Previously we checked for the maximum and minimum points to ascertain if the first derivative of $f(x)=x+x^2+\cdots +x^8 +10x^9 - 8$ and $g(x)=x+x^2+\cdots +x^{10}+10x^{11}-8$ are always greater than or equal to zero.

But do you know that we could use a much simpler method to prove those are the cases?

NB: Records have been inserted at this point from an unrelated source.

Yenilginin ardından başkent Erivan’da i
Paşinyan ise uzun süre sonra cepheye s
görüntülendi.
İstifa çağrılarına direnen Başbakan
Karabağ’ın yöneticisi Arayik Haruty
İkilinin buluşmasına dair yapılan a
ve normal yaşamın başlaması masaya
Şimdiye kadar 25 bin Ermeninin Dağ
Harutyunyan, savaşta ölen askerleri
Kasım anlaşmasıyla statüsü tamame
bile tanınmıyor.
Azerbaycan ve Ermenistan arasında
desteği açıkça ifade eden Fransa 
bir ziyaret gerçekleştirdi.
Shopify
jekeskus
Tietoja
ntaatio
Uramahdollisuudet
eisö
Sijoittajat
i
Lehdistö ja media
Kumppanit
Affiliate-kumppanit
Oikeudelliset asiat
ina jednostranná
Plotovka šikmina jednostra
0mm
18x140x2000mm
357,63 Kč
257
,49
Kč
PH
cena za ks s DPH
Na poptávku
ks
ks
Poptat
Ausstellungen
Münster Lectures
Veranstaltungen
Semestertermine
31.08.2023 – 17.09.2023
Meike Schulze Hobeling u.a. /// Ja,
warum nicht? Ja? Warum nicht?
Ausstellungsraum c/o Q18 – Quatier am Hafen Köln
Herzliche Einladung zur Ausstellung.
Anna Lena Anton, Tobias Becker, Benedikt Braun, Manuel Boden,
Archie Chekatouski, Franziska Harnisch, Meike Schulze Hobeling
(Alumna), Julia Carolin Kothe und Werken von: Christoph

That is called the analytic method, but that required us to rewrite the functions for both $f(x)$ and $g(x)$, like follows:

Note that

$\begin{align*}f(x)&=x+x^2+\cdots +x^8 +10x^9 - 8\\&=1+x+x^2+\cdots +x^8 +x^9 +9x^9 - 9\\&=\dfrac{(x-1)(1+x+x^2+\cdots +x^8 +x^9)}{x-1}+9x^9-9\\&=\dfrac{x^{10}-1}{x-1}+9x^9-9\end{align*}$

$\begin{align*}\therefore f'(x)&=\dfrac{(x-1)(10x^9)-(x^{10}-1)}{(1-x)^2}+81x^8\\&=\dfrac{9x^{10}-10x^9+1}{(1-x)^2}+81x^8\\&=\dfrac{x^9(9x-10)+1}{(1-x)^2}+81x^8\end{align*}$

For $x\lt 0$, $f'(x)\gt 0$.

For $9x-10\lt 0\,\implies\,\,0\lt x \lt \dfrac{9}{8}$, note that the part of $y_1=9x^{10}-10x^9+1$ has its graph always greater than or equal to zero (since the examination of its first derivative where $y_1'=90x^9-90x^8=90x^8(x-1)$ tells us the minimum of $y_1$ is 0), so we also have $f'(x)\gt 0$.

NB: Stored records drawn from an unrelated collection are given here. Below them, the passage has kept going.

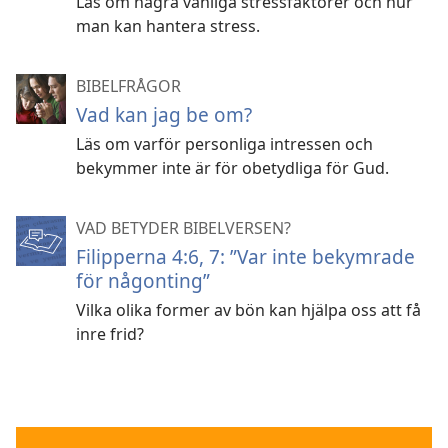
Läs om några vanliga stressfaktorer och hur
man kan hantera stress.
BIBELFRÅGOR
Vad kan jag be om?
Läs om varför personliga intressen och
bekymmer inte är för obetydliga för Gud.
VAD BETYDER BIBELVERSEN?
Filipperna 4:6, 7: ”Var inte bekymrade
för någonting”
Vilka olika former av bön kan hjälpa oss att få
inre frid?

For $x\gt \dfrac{10}{9}$, $f'(x)\gt 0$.

Therefore we have proved that $f(x)$ is an increasing function that it has only one root.

Similarly,

$\begin{align*}g(x)&=x+x^2+\cdots +x^{10} +x^{11}+9x^{11} - 8\\&=1+x+x^2+\cdots +x^{11} +9x^{11} - 9\\&=\dfrac{(x-1)(1+x+x^2+\cdots +x^8 +x^{11})}{x-1}+9x^{11} - 9\\&=\dfrac{x^{12}-1}{x-1}+9x^{11} - 9\end{align*}$

$\begin{align*}\therefore g'(x)&=\dfrac{(x-1)(12x^{11})-(x^{12}-1)}{(1-x)^2}+99x^{10}\\&=\dfrac{11x^{12}-12x^{11}+1}{(1-x)^2}+99x^{10}\\&=\dfrac{x^{11}(11x-12)+1}{(1-x)^2}+99x^{10}\end{align*}$

For $x\lt 0$, $g'(x)\gt 0$.

For $11x-12\lt 0\,\implies\,\,0\lt x \lt \dfrac{9}{8}$, note that the part of $y_2=11x^{12}-12x^{11}+1$ has its graph always greater than or equal to zero (since the examination of its first derivative where $y_2'=132x^{11}-132x^{10}=132x^{10}(x-1)$ tells us the minimum of $y_2$ is 0), so we also have $g'(x)\gt 0$.

For $x\gt \dfrac{12}{11}$, $g'(x)\gt 0$.

Therefore we have proved that $g(x)$ is an increasing function that it has only one root.

And the rest of the solution to prove for the real root of $g(x)$ is larger than that of $f(x)$ can follow from the previous blog post that the solution is provided by the math professor from Arizona, U.S.A.